# My ABTs - Step by Step (Q-View)



## alelover (May 10, 2011)

After seeing fpnmf's ABTs I got inspired to make some. 1st I got my cheese and spice mixture put together.








Split the peppers in half so they are like little jalapeno boats. Cleaned out the ribs and seeds. Cream cheese and Cabot's Extremely Sharp Cheddar and my spices creamed together waiting in the bowl. I didn't have any kind of sausage substance on hand so I cut up a Hebrew National All-Beef hot dog.







Put a big drop of Sweet Baby Ray's in each one.







Coated the jalapenos with the Sweet Baby Ray's.







Place a hot dog slice in each one.







Stuffed them with the cheese mixture.







Then wrapped a half slice of bacon around each one and secured it with a toothpick.

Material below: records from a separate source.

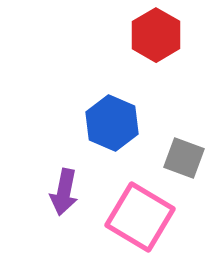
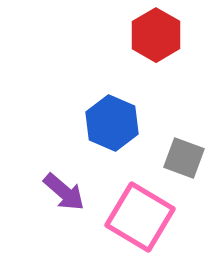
purple arrow: rotated 60 degrees counterclockwise
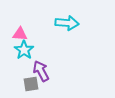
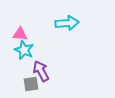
cyan arrow: rotated 10 degrees counterclockwise
cyan star: rotated 12 degrees counterclockwise
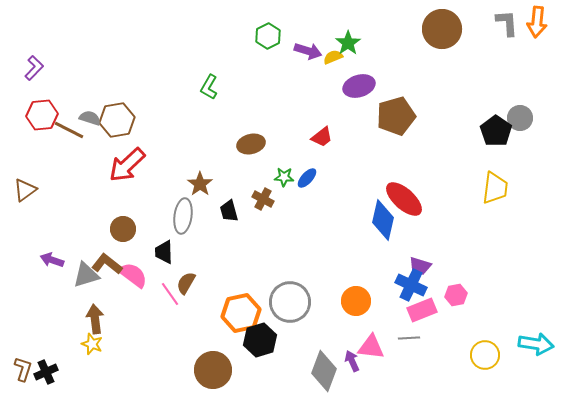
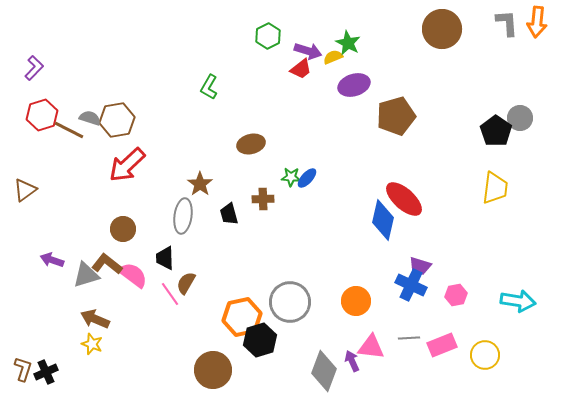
green star at (348, 43): rotated 10 degrees counterclockwise
purple ellipse at (359, 86): moved 5 px left, 1 px up
red hexagon at (42, 115): rotated 12 degrees counterclockwise
red trapezoid at (322, 137): moved 21 px left, 68 px up
green star at (284, 177): moved 7 px right
brown cross at (263, 199): rotated 30 degrees counterclockwise
black trapezoid at (229, 211): moved 3 px down
black trapezoid at (164, 252): moved 1 px right, 6 px down
pink rectangle at (422, 310): moved 20 px right, 35 px down
orange hexagon at (241, 313): moved 1 px right, 4 px down
brown arrow at (95, 319): rotated 60 degrees counterclockwise
cyan arrow at (536, 344): moved 18 px left, 43 px up
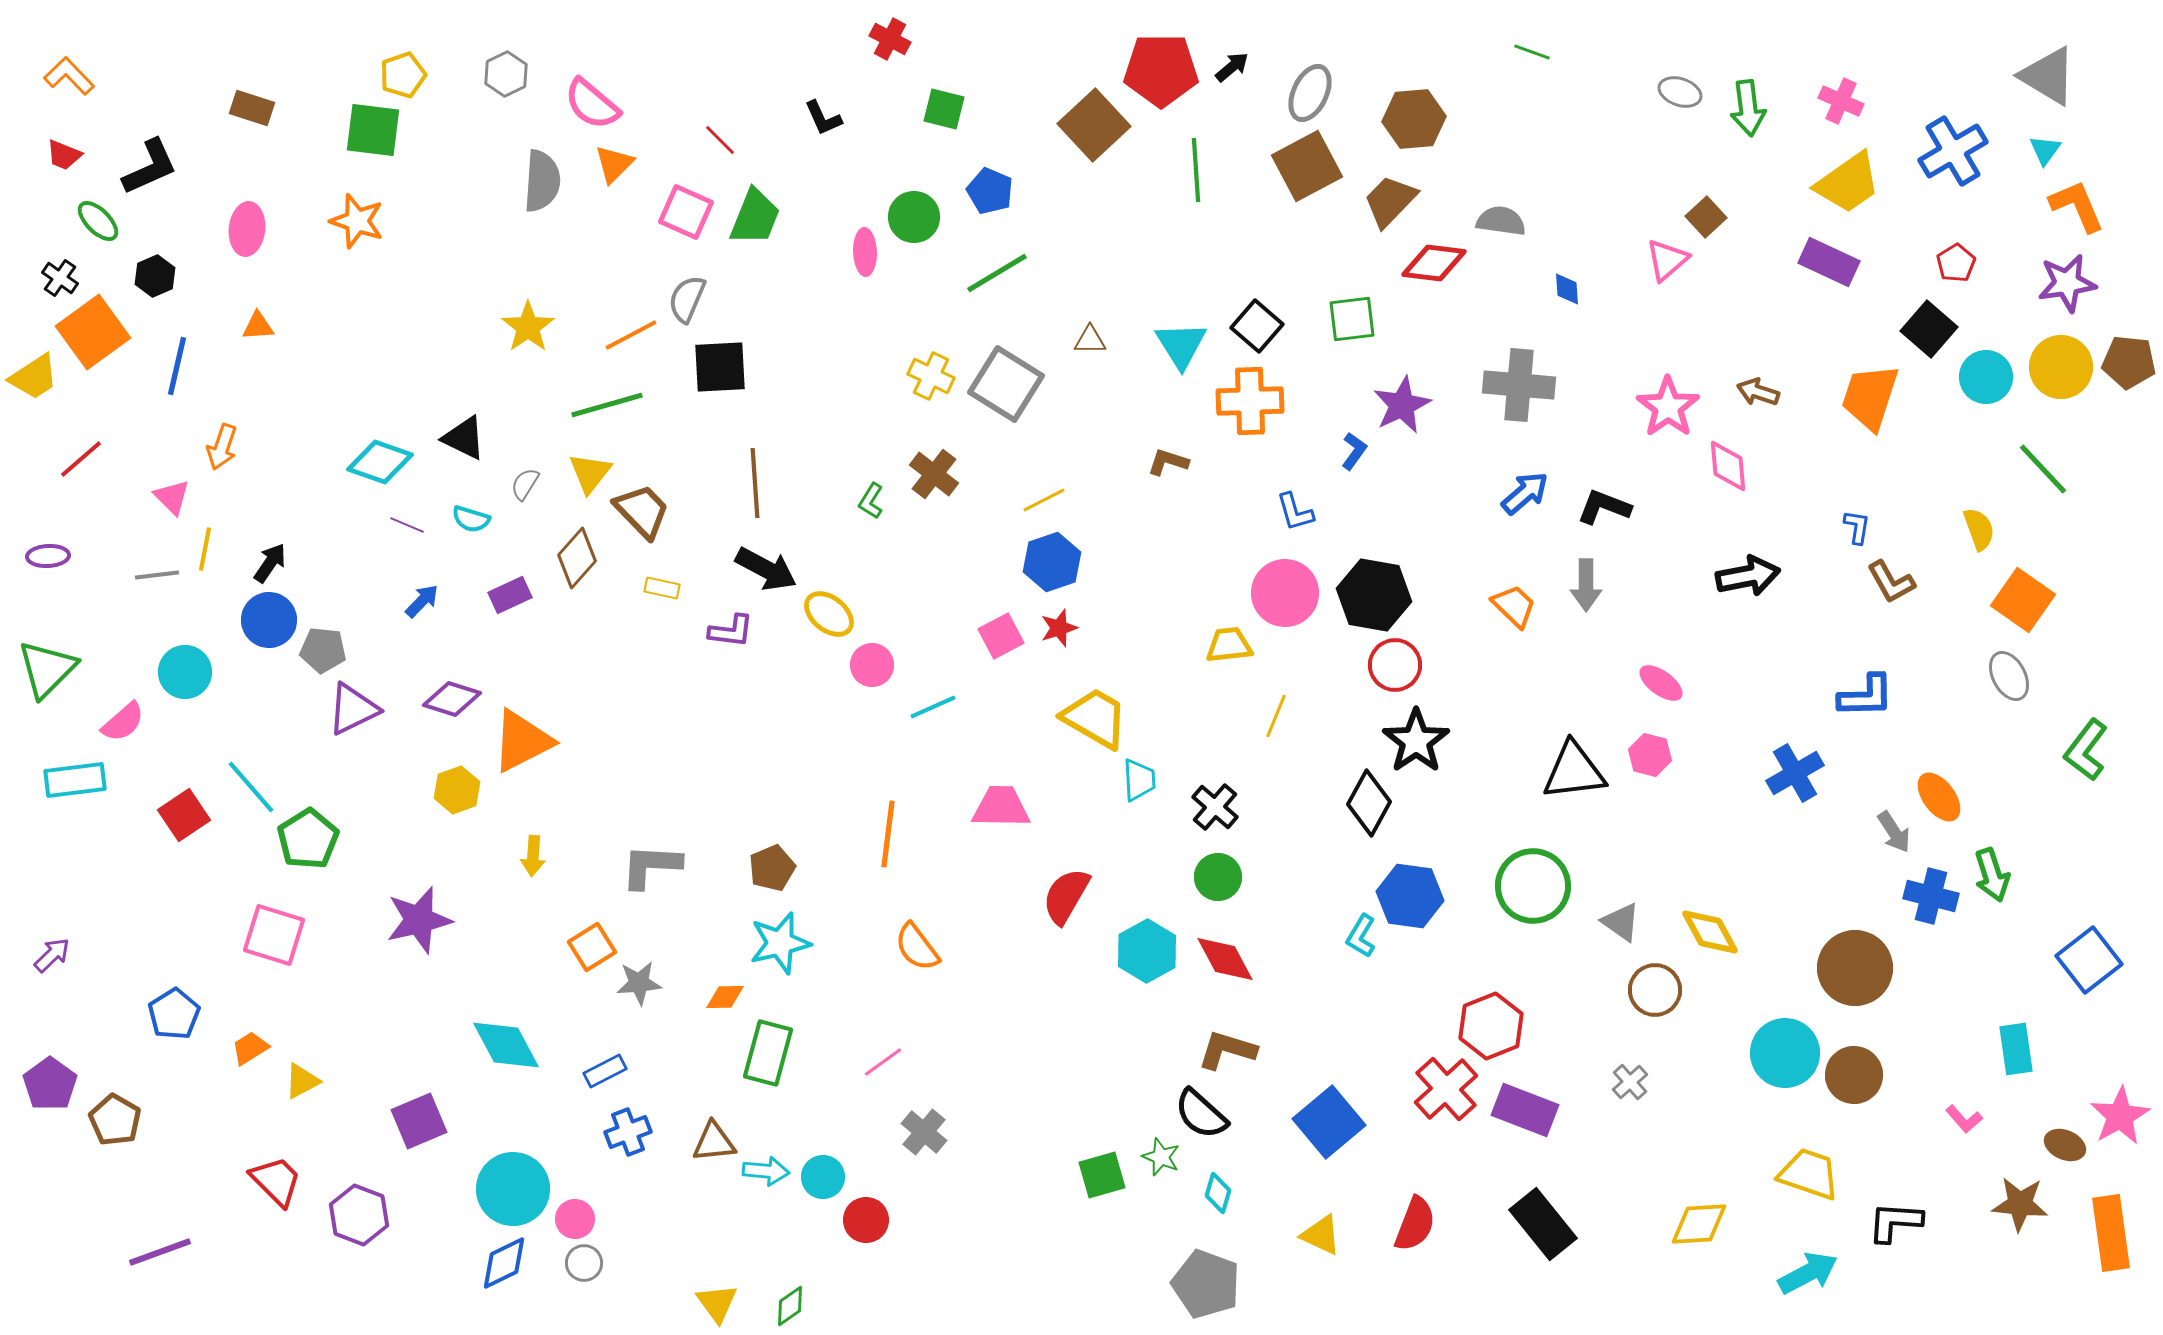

Put them in the smoker for 2 hours at 225. Smoked with pecan and hickory.







And then served.







Thanks for tuning in.


----------



## shooter1 (May 10, 2011)

Looks great scott!


----------



## fpnmf (May 10, 2011)

Looking delicious!!!

We love ABTs here..they sure don't last long.

    Craig


----------



## alblancher (May 10, 2011)

That's a new combination for me,  BBQ sauce and hot dogs.  Will have to keep that in mind for the next time I do them.


----------



## alelover (May 10, 2011)

Thanks. It was your post Craig that made me yearn for some.


----------



## alelover (May 10, 2011)

I think the BBQ Sauce really makes a difference. The hot dogs? Well that's what I had.


----------



## beer-b-q (May 10, 2011)

Great looking ABTs and the Chicken ¼ look great too...


----------



## arnie (May 10, 2011)

BBQ sauce? Sounds great! I would not have thought of that. Gotta try it out


----------



## alelover (May 10, 2011)

Beer-B-Q said:


> Great looking ABTs and the Chicken ¼ look great too...


See the chicken here.
 

http://www.smokingmeatforums.com/fo...-buttermilk-leg-quarters-w-q-view#post_629641


----------



## alelover (May 10, 2011)

Thanks for the nice words. The 1st time I ever had ABTs the guy who made them said he put SBR in them so that's how I do it.


----------



## SmokinAl (May 10, 2011)

They look delicious Scott! Great job!


----------



## alelover (May 10, 2011)

Thanks, Al.


----------



## thunderdome (May 10, 2011)

Dang those look good


----------



## burgi (May 16, 2011)

I gotta make some of these for poker night...... They look good!!!!!!!


----------



## tyotrain (May 16, 2011)




----------



## scarbelly (May 16, 2011)

That just gave me a great idea - Those look great. I am going to steal your idea and kick it up a notch by using hot links instead of the hot dogs. Thanks for a great post


----------



## alelover (May 17, 2011)

I've heard of people using hot links, little smokies and even those little vienna ones in the can.


----------



## fife (May 17, 2011)




----------



## sqwib (May 17, 2011)

Looking good


----------



## smokinstevo27 (May 17, 2011)

I've got a serious, serious craving for ABTs now. I love SBR I definitely will be trying that.


----------



## Bearcarver (May 17, 2011)

Very nice how-to Scott !!!!

I like the contents too!!!

I'm saving this one!

Bear


----------